We propose three areas that interventions should target. First, equitable access to care should be established across regions. This would require facilitating entry into the cancer care system via medical oncology consultation for the most geographically disadvantaged patients. Established telemedicine infrastructure offers a potential solution [54, 60, 61]. How telemedicine services may be optimised to best serve remote patients with non-curative esophagogastric cancer is therefore an important area for future research. Second, geographic variation in outcomes should be addressed. Provision of care by high-volume providers has long been associated with superior outcomes for cancer surgery [62,63,64]. More recently, care by high-volume medical oncologists has been associated with superior receipt of chemotherapy and overall survival [4, 65]. In non-curative esophagogastric cancer, high-volume medical oncologists have also been associated with lower healthcare costs [66]. Ensuring widespread geographic access to high-volume medical oncology services is, therefore, an economically viable approach to improving outcomes for this disease.
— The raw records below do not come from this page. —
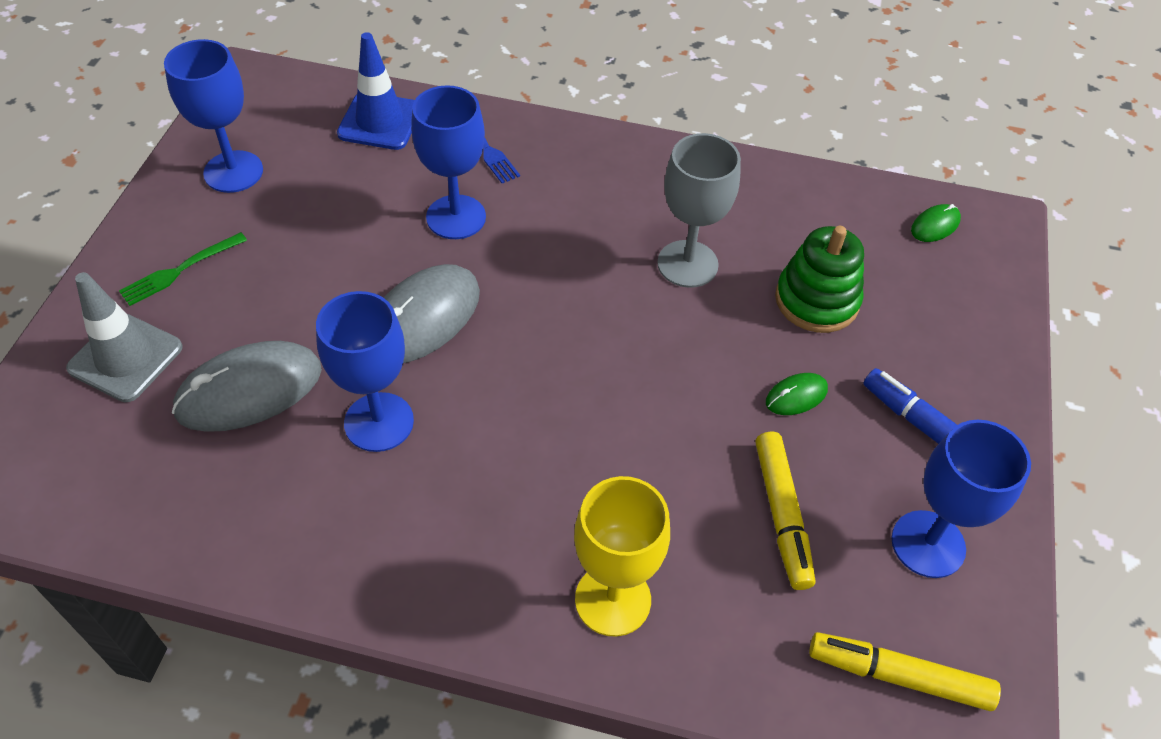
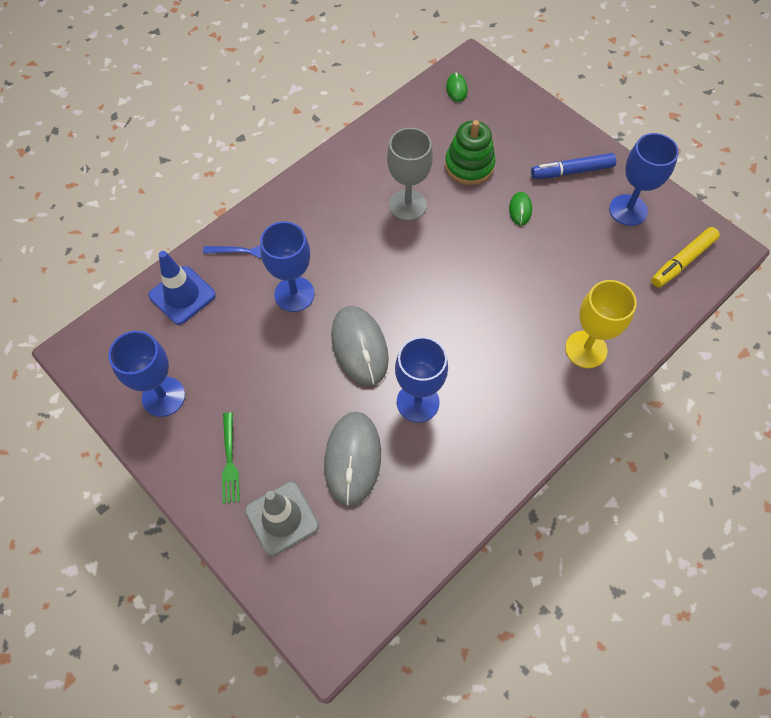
camera: 55 degrees left, 10 degrees up
(782, 515) = (581, 255): yellow marker -> none

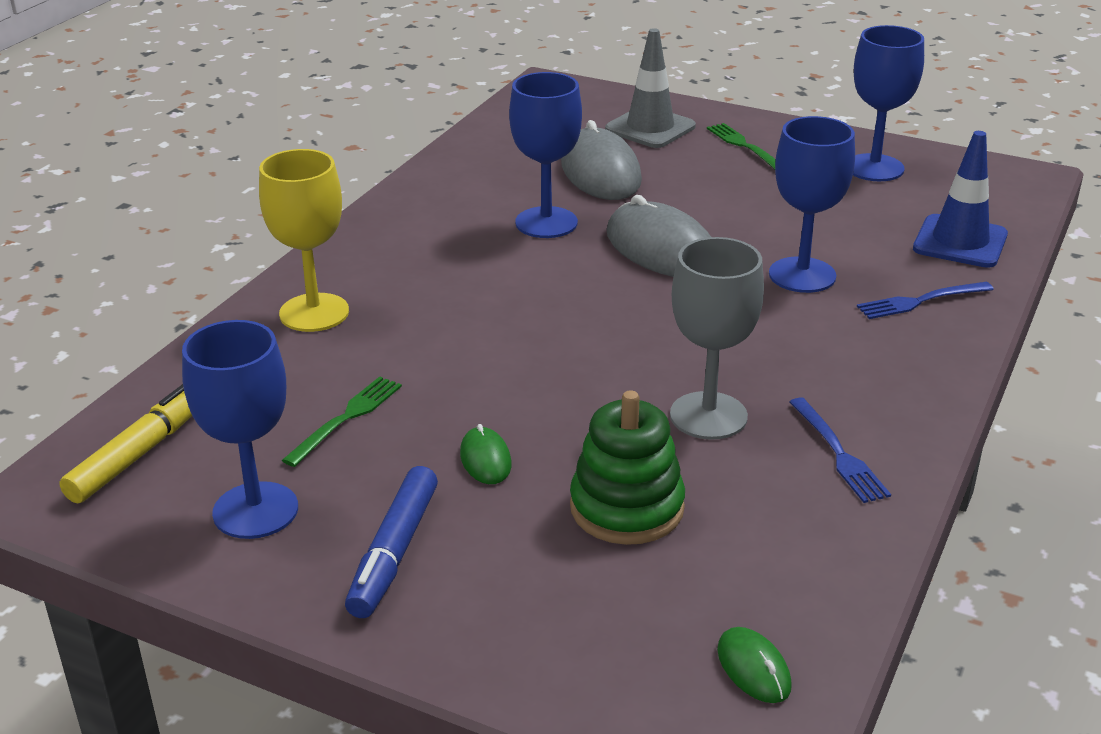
camera: 160 degrees right, 30 degrees down
(364, 166) = (839, 454): none -> blue fork
(572, 171) = (394, 552): blue marker -> blue marker turned 135 degrees clockwise
(579, 256) = (347, 417): none -> green fork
Third, access to high-volume medical oncology care should be established in a way that minimises distance to cancer centres, given the potential for high-volume care to be less geographically accessible [42, 67, 68]. Recent work using GIS analysis has demonstrated that existing cancer centres can be reorganised to provide high-volume care without increasing travel distance for patients undergoing pancreaticoduodenectomy [69]. Applied to non-curative esophagogastric cancer, such an approach could improve care delivery and survival without exacerbating geographic barriers.

This study has some limitations. The datasets we used were not designed specifically for this study, and thus, certain patient characteristics, such as cancer stage, could not be accounted for. Similarly, we were unable to capture care delivery that may have occurred outside of Ontario, though this would be unusual. Although we cannot comment on treatment patterns as they pertain to palliative care or allied health services, we acknowledge the critical role these services play in end-of-life care for the population under study. Inferences drawn from our choropleth maps alone are potentially subject to bias by the modifiable areal unit problem, whereby apparent geographic trends are influenced by the locations of administrative boundaries [70]. Additionally, although our straight-line distance analysis was a simplification of how patients travel for cancer care, no single measure of distance can perfectly capture the multiple modes of transportation and routes of travel that individual patients use.

Conclusion

We identified regional variation in medical oncology consultation, receipt of chemotherapy, and overall survival for patients with non-curative esophagogastric cancer. These outcomes are negatively impacted by increasing distance from patient place of residence to the nearest cancer centre. Much opportunity exists to reduce barriers to care access and improve survival for non-curative esophagogastric cancer, both between individual patients and across geographic space. Future research and policy changes should take aim at improving entry into cancer care systems, improving the availability of high-volume providers, and ensuring that access to optimal assessment and treatment is improved without worsening the burden of distance.